Não é um dever institucional muito menos legal. Mas é moral. A iniciativa de transformar a Arena Corinthians no primeiro estádio de futebol do Brasil inclusivo a autistas é exemplo de como essa mentalidade é benéfica para todos – os óbvios beneficiados e o próprio clube.
E se semana passada aqui estava elogiando a atitude do Corinthians diante da urgência pela inclusão de pessoas do Transtorno do Espectro Autista, agora me surpreendo negativamente com o silêncio do clube em meio à comoção popular pela tragédia de Paraisópolis.
Paraisópolis, na Zona Sul, é a maior favela de São Paulo. São cerca de 50 mil habitantes (uma Arena Corinthians mais que lotada, para fins de ilustração por aqui). Nove jovens morreram por lá pisoteados no último fim de semana após operação policial num baile funk.
Nove vidas que poderiam, horas adiante, estar sintonizadas em frente à televisão ou ao rádio acompanhando o jogo entre Corinthians e Atlético-MG do último domingo, por exemplo.
A população clama por justiça. As autoridades dizem investigar o que aconteceu – mas já defendem a ação da PM, como afirmado pelo governador paulista, João Dória, antes mesmo de qualquer conclusão do inquérito aberto pela corregedoria da polícia. Nas redes sociais, circulam vídeos da abordagem policial gravados por moradores de Paraisópolis. O apresentador César Tralli e outros jornalistas da Globo assinaram reportagem revelando que um chamado de socorro do Samu às vítimas do pisoteamento foi cancelado por um policial.
Momento em que os jovens frequentadores do Baile da 17, em Paraisópolis, são encurralados pela PM de SP. Nove jovens morreram em decorrência da intervenção dos militares. Sete estão feridas. pic.twitter.com/xSuyogIxw2
— André Caramante (@andrecaramante) December 1, 2019
Como já dito acima: o Corinthians não tem obrigação alguma ou relação direta qualquer com a tragédia de Paraisópolis. Assim como não tinha, mas não deixou de se posicionar, nos recentes casos do incêndio do Ninho do Urubu, do rompimento de barragem em Brumadinho, da morte de Boechat, do massacre de Suzano, das queimadas amazônicas, das vítimas do nazismo e de outros tantos episódios fatais não só no Brasil como em todo o mundo.
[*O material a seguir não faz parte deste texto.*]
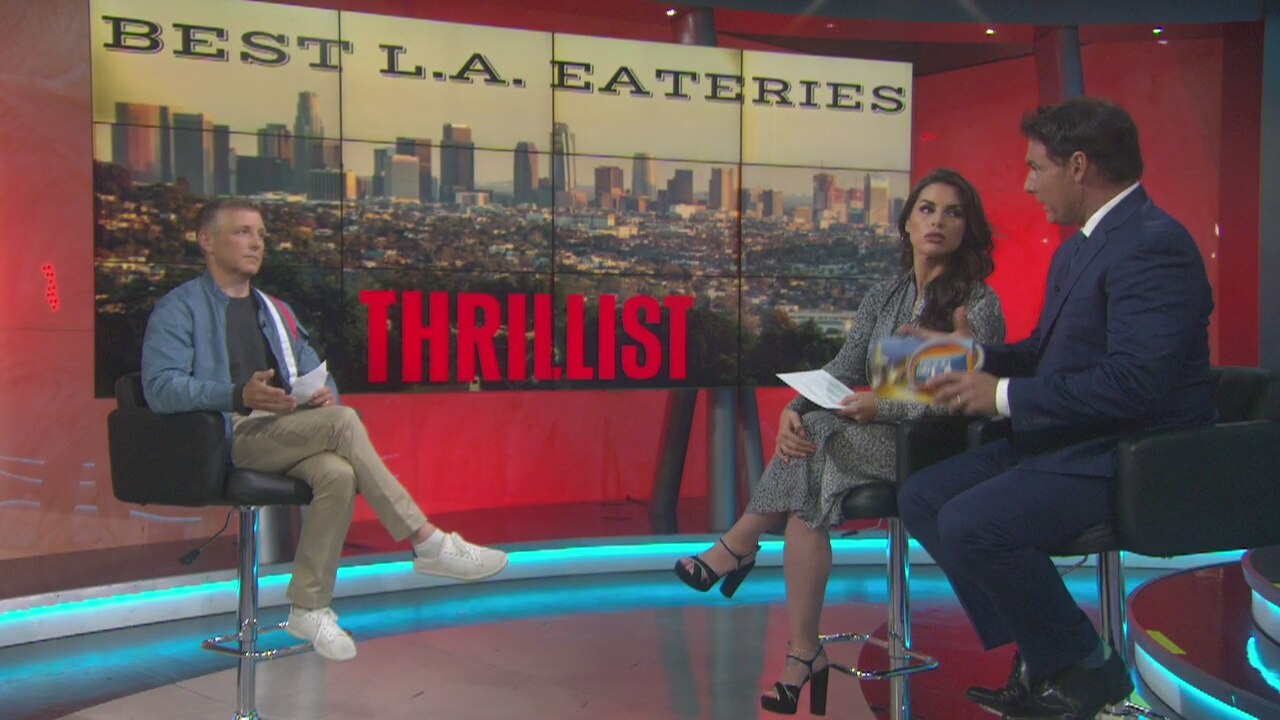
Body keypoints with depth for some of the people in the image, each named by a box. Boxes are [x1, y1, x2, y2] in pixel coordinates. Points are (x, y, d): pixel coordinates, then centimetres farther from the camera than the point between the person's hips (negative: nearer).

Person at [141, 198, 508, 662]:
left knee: (338, 474, -30)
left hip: (290, 434, 5)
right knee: (343, 422, -29)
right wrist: (241, 394, -25)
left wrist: (325, 394, -4)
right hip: (231, 437, -5)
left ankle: (309, 608, -22)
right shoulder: (179, 308, 7)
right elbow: (160, 387, -9)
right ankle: (428, 544, -25)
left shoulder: (277, 312, 27)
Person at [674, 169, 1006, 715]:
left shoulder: (978, 305, -5)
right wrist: (794, 411, -16)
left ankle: (739, 545, -7)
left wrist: (883, 407, -23)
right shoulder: (883, 298, 12)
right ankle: (804, 654, -21)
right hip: (880, 444, 5)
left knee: (812, 450, -27)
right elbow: (840, 372, 4)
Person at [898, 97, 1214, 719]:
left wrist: (1004, 396, -21)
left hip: (1126, 458, -11)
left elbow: (1136, 382, -27)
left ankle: (1084, 669, -3)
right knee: (921, 496, 4)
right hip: (1064, 442, 11)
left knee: (969, 524, -26)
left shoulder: (1153, 244, -18)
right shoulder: (1080, 245, 15)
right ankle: (1038, 654, 7)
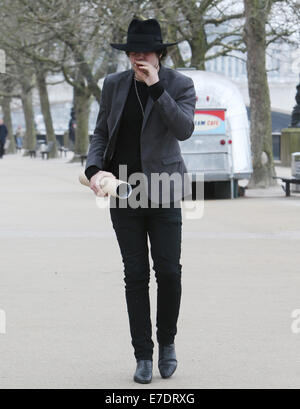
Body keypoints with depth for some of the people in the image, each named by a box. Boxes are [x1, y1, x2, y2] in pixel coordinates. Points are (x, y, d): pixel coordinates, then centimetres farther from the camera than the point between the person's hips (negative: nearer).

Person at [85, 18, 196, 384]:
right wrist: (94, 169, -7)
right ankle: (143, 356, 8)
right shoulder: (114, 84, 5)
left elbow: (184, 129, -17)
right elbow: (101, 134, 10)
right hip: (123, 190, 2)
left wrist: (155, 87, -21)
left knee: (169, 270, -3)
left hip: (163, 189, -2)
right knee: (136, 274, 2)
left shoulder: (180, 85, -2)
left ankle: (167, 343, 19)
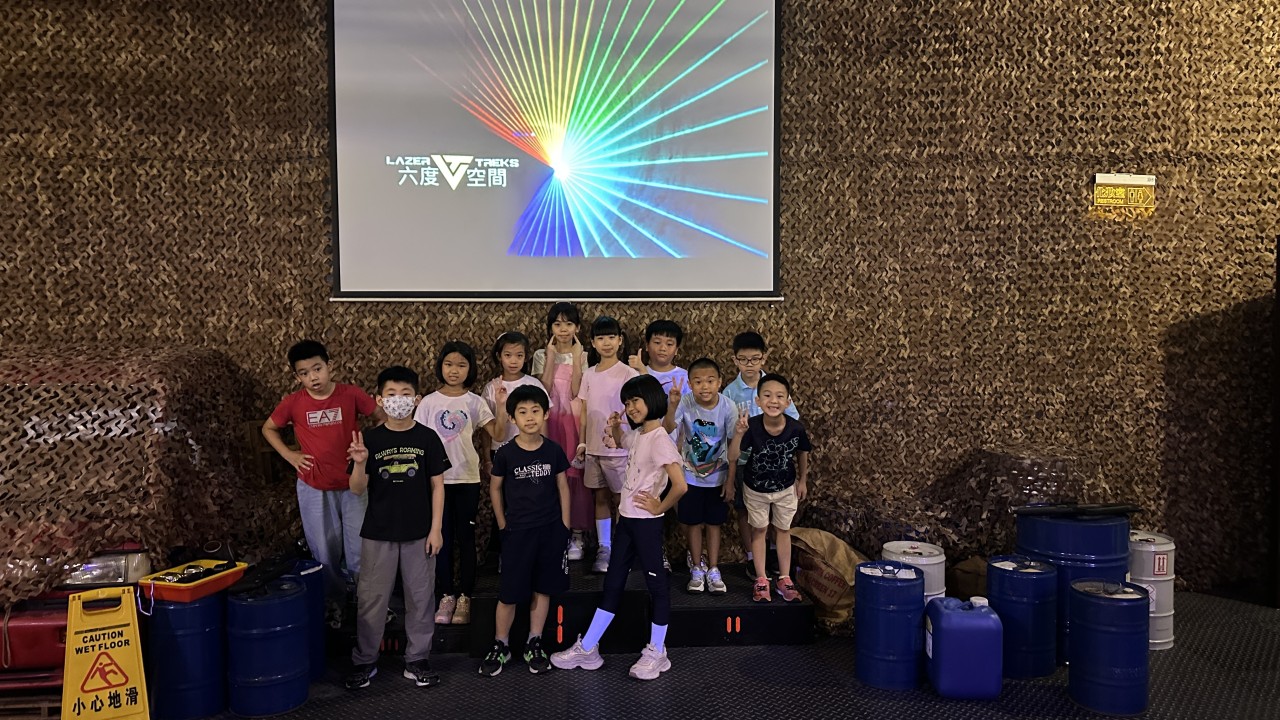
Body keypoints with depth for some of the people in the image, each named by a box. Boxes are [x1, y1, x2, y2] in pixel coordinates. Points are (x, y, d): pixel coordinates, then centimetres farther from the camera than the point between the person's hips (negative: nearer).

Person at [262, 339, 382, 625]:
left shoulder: (351, 394, -10)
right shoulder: (293, 402, -6)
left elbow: (382, 420, 2)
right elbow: (268, 429, 11)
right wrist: (289, 455, 0)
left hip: (353, 484, -1)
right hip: (313, 488, 1)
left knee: (361, 551, 2)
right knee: (324, 554, 12)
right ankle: (333, 603, 29)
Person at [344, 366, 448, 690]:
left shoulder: (427, 438, -3)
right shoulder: (370, 439, -3)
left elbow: (437, 485, 0)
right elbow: (358, 490, -3)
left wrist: (436, 529, -4)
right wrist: (360, 463, -23)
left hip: (419, 534, 0)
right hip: (378, 533, 0)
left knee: (420, 597, 9)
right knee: (372, 598, 9)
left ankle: (417, 660, 23)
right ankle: (364, 661, 25)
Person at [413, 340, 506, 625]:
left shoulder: (474, 402, -1)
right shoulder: (429, 402, 0)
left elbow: (496, 433, -7)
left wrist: (503, 405, -17)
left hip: (467, 478, 0)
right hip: (438, 478, 0)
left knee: (466, 537, 6)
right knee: (443, 537, 6)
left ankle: (464, 597, 16)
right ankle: (446, 595, 17)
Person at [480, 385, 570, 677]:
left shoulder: (554, 451, -3)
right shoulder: (506, 453, -7)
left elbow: (563, 487, 5)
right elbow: (495, 489, 4)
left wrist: (564, 525, 4)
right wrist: (502, 524, 3)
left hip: (551, 530, 2)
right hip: (517, 531, -1)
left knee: (543, 588, 10)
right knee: (509, 593, 2)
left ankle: (534, 644, 23)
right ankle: (501, 646, 19)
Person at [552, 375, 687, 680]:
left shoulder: (660, 440, -19)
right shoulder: (637, 436, 6)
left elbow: (680, 485, -28)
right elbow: (620, 442, 32)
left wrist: (659, 507, -14)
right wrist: (615, 427, 11)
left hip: (646, 523, -9)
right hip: (626, 519, 9)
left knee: (655, 582, 6)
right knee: (613, 583, 14)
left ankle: (657, 653, 19)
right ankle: (587, 649, 23)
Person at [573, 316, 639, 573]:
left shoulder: (627, 374, -8)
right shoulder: (589, 374, 6)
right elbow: (584, 411, 10)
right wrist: (582, 442, 6)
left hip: (618, 446, -5)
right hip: (594, 446, 5)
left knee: (620, 498, 3)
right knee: (601, 497, 11)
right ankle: (603, 549, 20)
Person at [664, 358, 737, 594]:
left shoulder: (728, 407, -19)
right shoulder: (685, 403, -20)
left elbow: (733, 445, -9)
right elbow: (667, 429, -34)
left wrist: (730, 480, -6)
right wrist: (672, 406, -51)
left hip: (717, 476, 0)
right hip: (690, 476, 0)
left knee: (714, 523, 10)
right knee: (693, 523, 9)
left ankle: (713, 570, 23)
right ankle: (697, 570, 24)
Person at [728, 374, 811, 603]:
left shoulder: (796, 428, -27)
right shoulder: (752, 426, -31)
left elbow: (802, 453, -5)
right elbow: (732, 458, -35)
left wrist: (802, 480, 4)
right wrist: (739, 433, -50)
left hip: (785, 488, 1)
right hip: (755, 489, -1)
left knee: (783, 530, 17)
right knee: (758, 530, 15)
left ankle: (784, 579, 32)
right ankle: (761, 580, 28)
E se "a favela está aqui", como mostrou Tite ao mundo há sete anos, por que não se posicionar publicamente diante da tragédia de Paraisópolis? Seja mensagem em tom crítico cobrando explicações e investigações sérias das autoridades, seja em apoio às famílias e aos amigos das vítimas fatais. Show de bola seria juntar tudo num posicionamento só, no que seria um golaço. Importante, porém, como num jogo de futebol, seria ao menos não passar em branco.
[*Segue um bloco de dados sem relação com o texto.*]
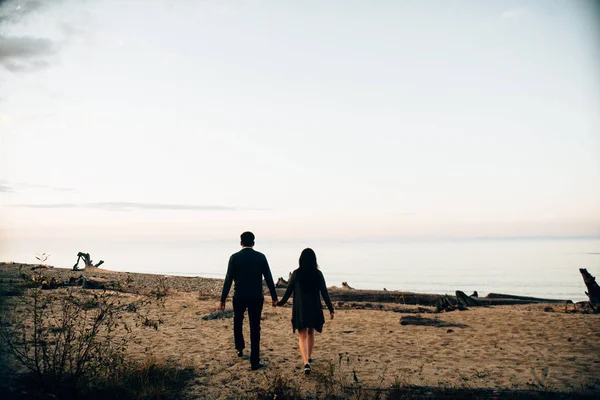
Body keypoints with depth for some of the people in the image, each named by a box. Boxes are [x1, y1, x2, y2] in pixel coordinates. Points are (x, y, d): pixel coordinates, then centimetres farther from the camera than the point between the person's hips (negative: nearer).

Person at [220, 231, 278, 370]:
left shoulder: (234, 257, -6)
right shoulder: (261, 257, -2)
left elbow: (228, 280, -7)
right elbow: (269, 278, -1)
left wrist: (223, 300, -1)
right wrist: (274, 297, 6)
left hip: (239, 297, 0)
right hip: (256, 298, 0)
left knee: (237, 322, 27)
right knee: (255, 329, 5)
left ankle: (239, 348, 36)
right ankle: (255, 362, 6)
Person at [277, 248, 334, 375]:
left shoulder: (296, 274, -8)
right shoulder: (318, 274, -5)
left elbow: (289, 291, 0)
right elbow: (324, 293, -4)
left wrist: (280, 303, 16)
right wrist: (331, 309, 4)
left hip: (300, 309, -2)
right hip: (314, 309, 2)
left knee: (302, 337, 2)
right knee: (311, 333, 23)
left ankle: (306, 363, -15)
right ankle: (309, 357, 37)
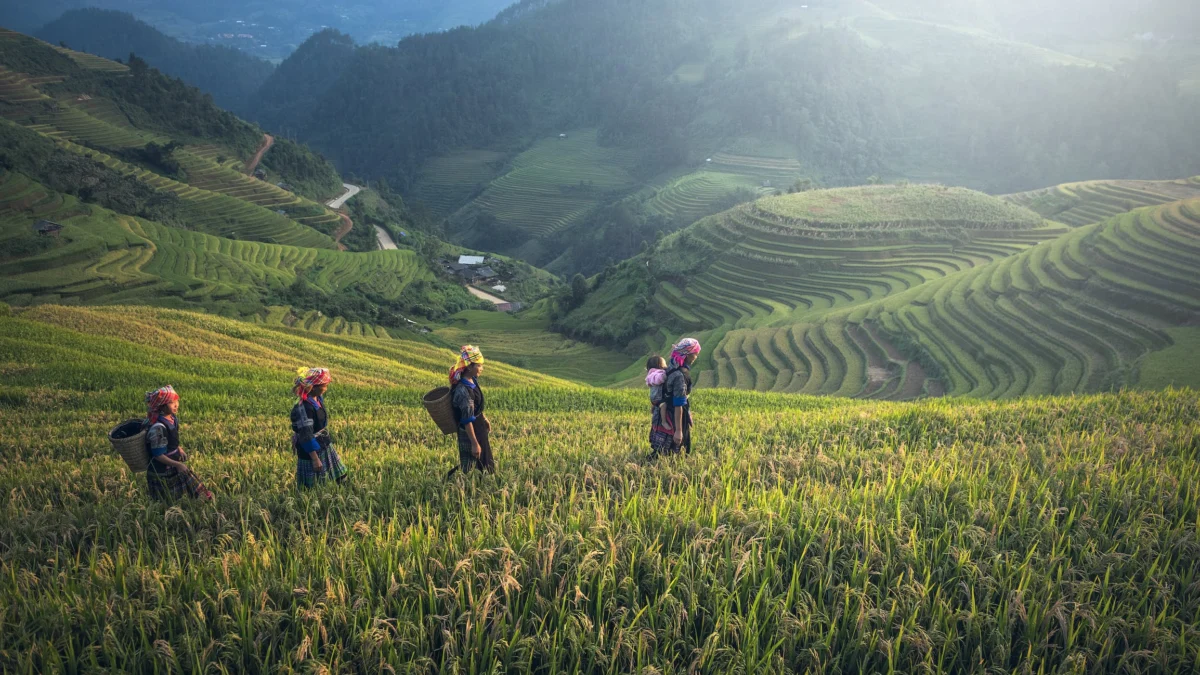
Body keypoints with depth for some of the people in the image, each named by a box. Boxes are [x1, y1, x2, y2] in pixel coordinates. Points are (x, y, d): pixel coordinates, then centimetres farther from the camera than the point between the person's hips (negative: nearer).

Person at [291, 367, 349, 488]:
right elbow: (306, 436, -25)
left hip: (325, 446, 9)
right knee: (311, 486, 5)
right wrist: (315, 459, -22)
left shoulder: (318, 399, -1)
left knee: (341, 475, 17)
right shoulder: (303, 408, -27)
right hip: (311, 450, -9)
É lindo (e relativamente fácil) o Corinthians se entender como time do povo e homenagear a favela quando as milhares de vielas que separam barracões por todos os cantos de São Paulo estão em festa graças a um gol, a uma vitória ou a um título do próprio Corinthians.
Mas mais bonito (e necessário) é se fazer presente não quando é o clube que precisa do apoio do povo da favela, mas sim quado o povo da favela é quem precisa do apoio do clube.
É festa, é festa na favela
É festa, é festa na favela
É festa na favela, alegria do povão
Chegou o grande dia, vai para cima Coringão
Está chegando a hora dessa zica acabar
E ganha esse jogo pra fiel comemorar
É festa, é festa na favela
É festa, é festa na favela
Este texto é de responsabilidade do autor e não reflete, necessariamente, a opinião do Meu Timão.